18.7 Percentile-based statistics

The median is more robust than the mean: one outlier doesn’t shift it much. For skewed data, the median is usually a better summary.

Statistic Formula Sensitive to outliers?
Mean \bar{x} = \frac{1}{n}\sum x_i Yes
Median value at 50th percentile No
IQR Q3 − Q1 No
Std dev \sqrt{\frac{1}{n}\sum(x_i - \bar{x})^2} Yes

18.8 Visualising it

fig, axes = plt.subplots(1, 3, figsize=(15, 4))

# 1. CDF with quartile annotations
ax = axes[0]
ax.plot(wgt_cdf_all.xs, wgt_cdf_all.ps, color="#FF9800", linewidth=2)
for p, label in [(0.25, "Q1"), (0.5, "Median"), (0.75, "Q3")]:
    x = wgt_cdf_all.value(p)
    ax.axvline(x, color=COLORS["neutral"], linestyle="--", linewidth=1)
    ax.axhline(p, color=COLORS["neutral"], linestyle="--", linewidth=1)
    ax.annotate(f"{label}\n{x:.1f} lbs", xy=(x, p),
                xytext=(x + 0.3, p - 0.08), fontsize=7)
ax.set_xlabel("Birth weight (lbs)")
ax.set_ylabel("CDF")
ax.set_title("CDF: Birth Weight")

# 2. Group comparison
ax = axes[1]
ax.plot(prg_cdf_first.xs, prg_cdf_first.ps,
        color=COLORS["first"], linewidth=2, label="First")
ax.plot(prg_cdf_other.xs, prg_cdf_other.ps,
        color=COLORS["other"], linewidth=2, label="Other")
ax.set_xlabel("Pregnancy length (weeks)")
ax.set_ylabel("CDF")
ax.set_title("CDF: First vs Other")
ax.legend()
ax.set_xlim(27, 45)

# 3. Synthetic vs original
ax = axes[2]
ax.plot(wgt_cdf_all.xs, wgt_cdf_all.ps,
        color="#FF9800", linewidth=2, label="Original")
ax.plot(synthetic_cdf.xs, synthetic_cdf.ps,
        color=COLORS["neutral"], linewidth=1.5, linestyle="--",
        label="Synthetic (n=1000)")
ax.set_xlabel("Birth weight (lbs)")
ax.set_ylabel("CDF")
ax.set_title("Original vs Synthetic CDF")
ax.legend()

plt.tight_layout()
plt.show()

Birth weight CDF with quartiles, pregnancy-length CDFs by group, and synthetic data from the empirical CDF.

18.9 Exercises

  1. Build a CDF for birth weight.
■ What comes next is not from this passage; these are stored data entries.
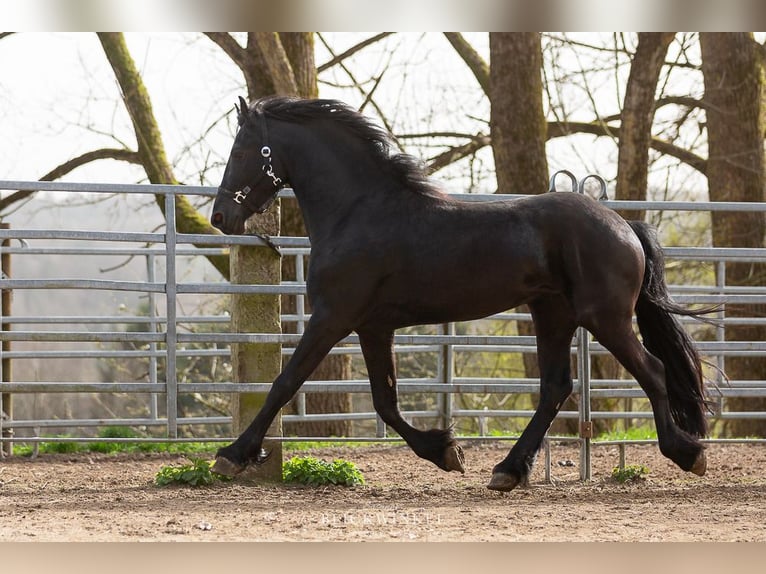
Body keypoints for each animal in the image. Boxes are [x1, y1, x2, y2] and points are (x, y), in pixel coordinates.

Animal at [210, 95, 712, 491]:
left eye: (241, 149)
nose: (219, 217)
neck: (359, 212)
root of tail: (623, 225)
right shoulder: (373, 327)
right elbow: (385, 402)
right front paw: (445, 451)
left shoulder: (333, 317)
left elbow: (284, 382)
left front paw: (232, 456)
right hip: (553, 315)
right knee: (556, 387)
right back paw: (509, 470)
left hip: (604, 317)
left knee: (654, 371)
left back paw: (688, 453)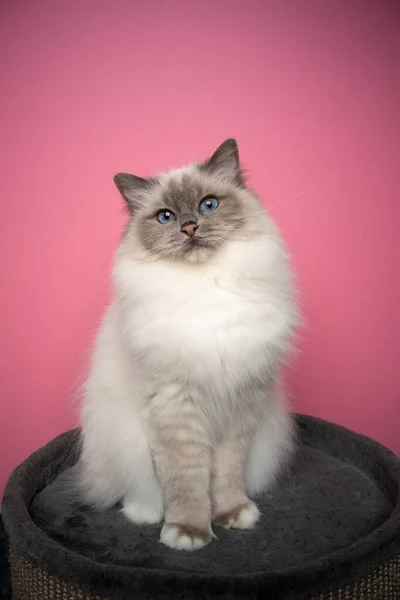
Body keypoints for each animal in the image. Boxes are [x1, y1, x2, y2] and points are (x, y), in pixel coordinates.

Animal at [79, 138, 296, 552]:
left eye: (208, 205)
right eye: (165, 217)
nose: (189, 226)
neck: (205, 285)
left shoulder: (241, 404)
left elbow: (226, 474)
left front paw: (231, 514)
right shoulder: (176, 406)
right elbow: (186, 480)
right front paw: (188, 532)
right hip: (123, 439)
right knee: (139, 490)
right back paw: (145, 514)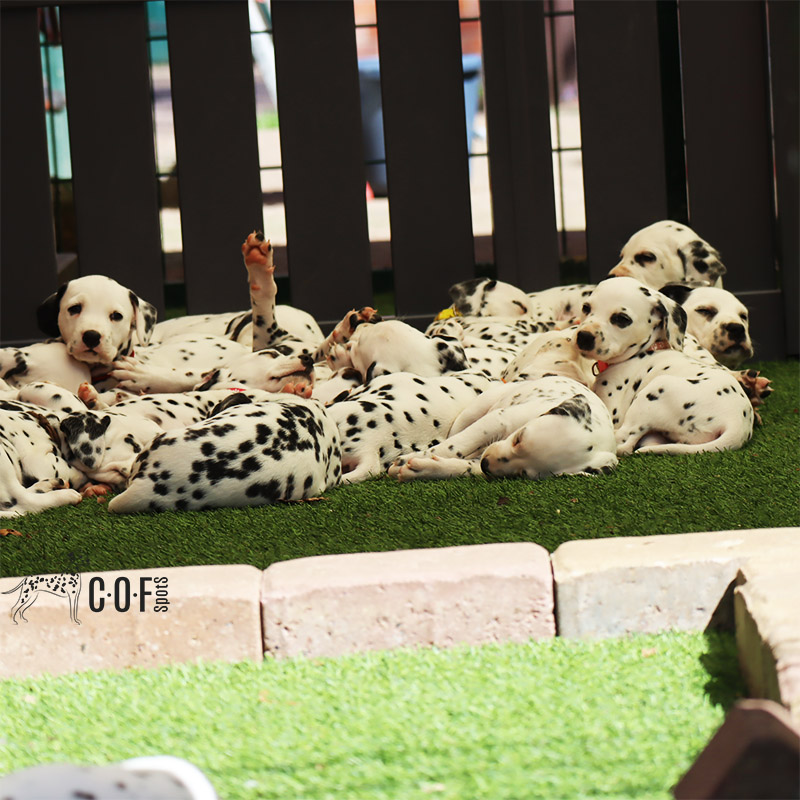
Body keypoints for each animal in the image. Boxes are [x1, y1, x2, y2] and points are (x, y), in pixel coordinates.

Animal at [575, 277, 754, 455]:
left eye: (622, 319)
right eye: (585, 307)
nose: (583, 337)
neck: (648, 349)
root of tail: (737, 424)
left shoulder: (614, 411)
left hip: (654, 392)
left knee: (625, 442)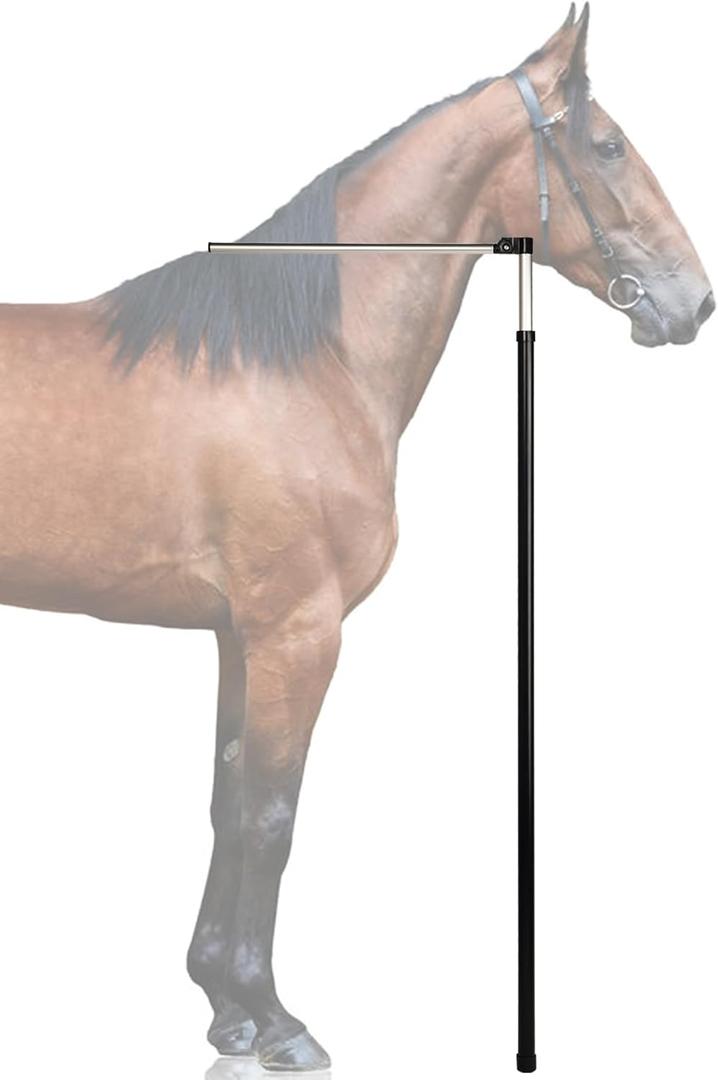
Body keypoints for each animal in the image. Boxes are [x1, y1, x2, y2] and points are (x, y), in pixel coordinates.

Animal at [0, 3, 712, 1071]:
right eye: (607, 146)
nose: (695, 301)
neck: (305, 362)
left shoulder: (240, 636)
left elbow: (227, 799)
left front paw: (223, 1005)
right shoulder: (300, 631)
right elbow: (271, 816)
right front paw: (276, 1018)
What is the median? What is the IQR?
  2. Plot CDFs for first vs other babies. What do you notice?
  3. Write percentile_rank(cdf, value) returning the percentile of a given value.
  4. Write percentile(cdf, p) returning the value at a given percentile.
  5. Use the inverse CDF to generate 500 synthetic birth weights. Plot them vs the original CDF.

18.10 Glossary

CDFF(x) = P(X \leq x); fraction of data at or below x.

percentile — value below which a given percentage of observations fall.

median — 50th percentile; robust to outliers.

quartile — 25th, 50th, or 75th percentile.

IQR — Q3 − Q1; spread of the middle 50% of the data.

inverse CDF — given p, returns x such that F(x) = p.

robust statistic — not strongly affected by outliers.